Straftat Journalismus – oft reichen regimekritische Texte oder Social-Media-Einträge aus, um der Terrorpropaganda oder der Mitgliedschaft in einer Terrororganisation beschuldigt und angeklagt zu werden. Auch im Moment, in dem ich darüber schreibe, werden Berichte über neue Verbote und drohende Verhaftungen öffentlich: "Wir werden bis zur letzten Sekunde unsere Übertragung fortsetzen", postet Eyüp Burç, Chefredakteur von imc tv, einem der größten Nachrichtensender der Türkei, dessen Schließung unmittelbar bevorsteht. Online sind seine Angebote nicht mehr zu erreichen, auch Facebook und Twitter haben die offiziellen Seiten des Senders gesperrt. Die Redaktion postet auf anderen Kanälen Kurznachrichten und Bilder von sich, wie sie geschlossen auf das Eintreffen der Polizei warten.

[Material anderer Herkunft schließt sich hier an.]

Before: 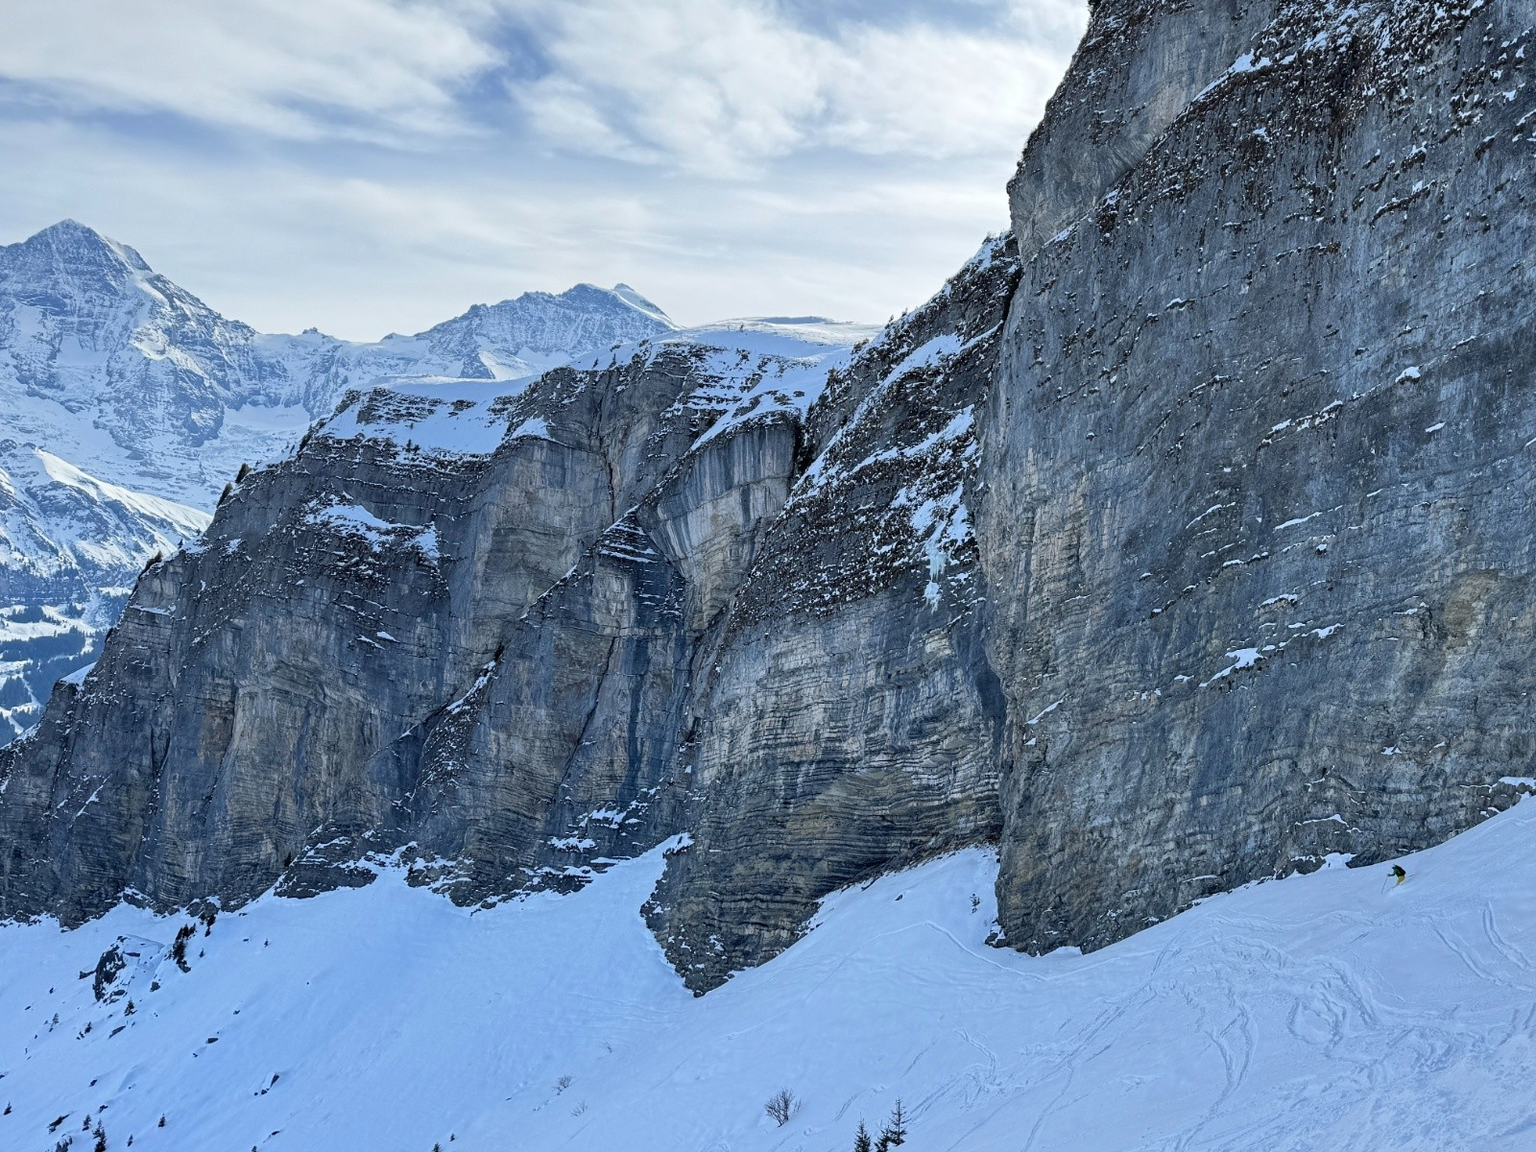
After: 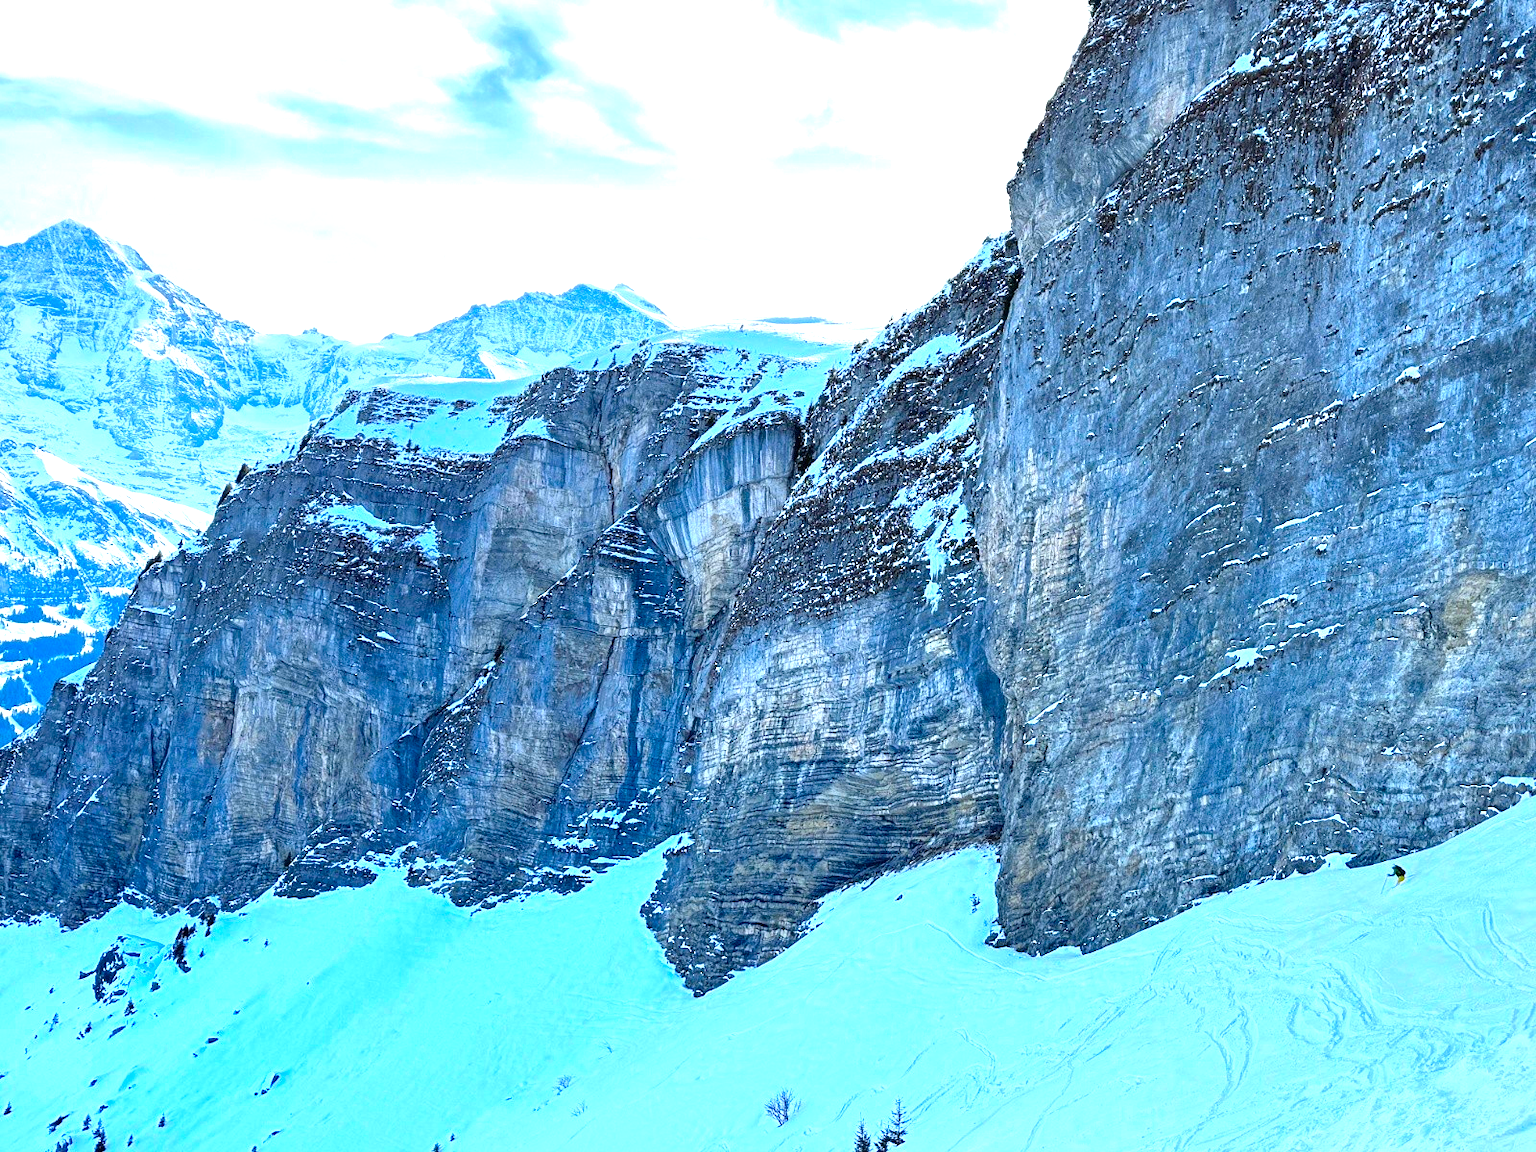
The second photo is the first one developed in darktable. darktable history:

Im August war ich zusammen mit zwei Kolleg_innen (Hannah Schultes und Alp Kayserilioğlu, beide ebenfalls Autor_innen von kritisch-lesen) im Südosten der Türkei unterwegs, in den Regionen Gaziantep, Kahramanmaraş, Hatay und Diyarbakır. Wir haben mit dutzenden Menschen gesprochen, haben uns Stadtteile angeschaut, Photos geschossen und zahllose Gläser kräftigen Çay getrunken. Nun liegen auf meinem Schreibtisch Stapel von Transkripten, Hintergrundrecherchen, Photographien, die Stück für Stück sortiert, aufgearbeitet, veröffentlicht werden. Neben vielen anderen Themen interessierte uns auch die Situation der Medienschaffenden in der Türkei, spezifisch die der weiblichen Journalistinnen und Redakteurinnen. Sie arbeiten in der Türkei unter doppelt oder auch dreifach schweren Bedingungen: Als unabhängige Medienschaffende unter dem autoritären AKP-Regime, als Frauen in einer männerdominierten Branche und, nicht zuletzt, als Angehörige der kurdischen Bevölkerung, gegen die der türkische Staat einen unerbittlichen Krieg führt.

Güler von der Frauennachrichtenagentur JINHA erzählt uns:

„Seit den Juniwahlen im vergangenen Jahr wurde unsere Website sieben Mal gesperrt. Kolleginnen wurden verstärkt aufgrund ihrer Artikel von der Polizei bedroht, auch mit sexueller Gewalt, oder direkt angegriffen. Wir haben natürlich auch vorher schon mit Pfefferspray und Wasserwerfern Erfahrungen gemacht und mussten häufig mit Festnahmen rechnen, aber mittlerweile machen wir unsere Arbeit in Kurdistan wirklich unter Lebensgefahr. Wenn wir losgehen, um über einen Protest zu berichten, fragen wir uns vorher, ob wir davon wohl zurückkommen werden.“

Der gemeinsame Bericht von Hannah Schultes und mir über Güler und drei weiteren Journalistinnen erscheint im kommenden Missy Magazine. (J. B.)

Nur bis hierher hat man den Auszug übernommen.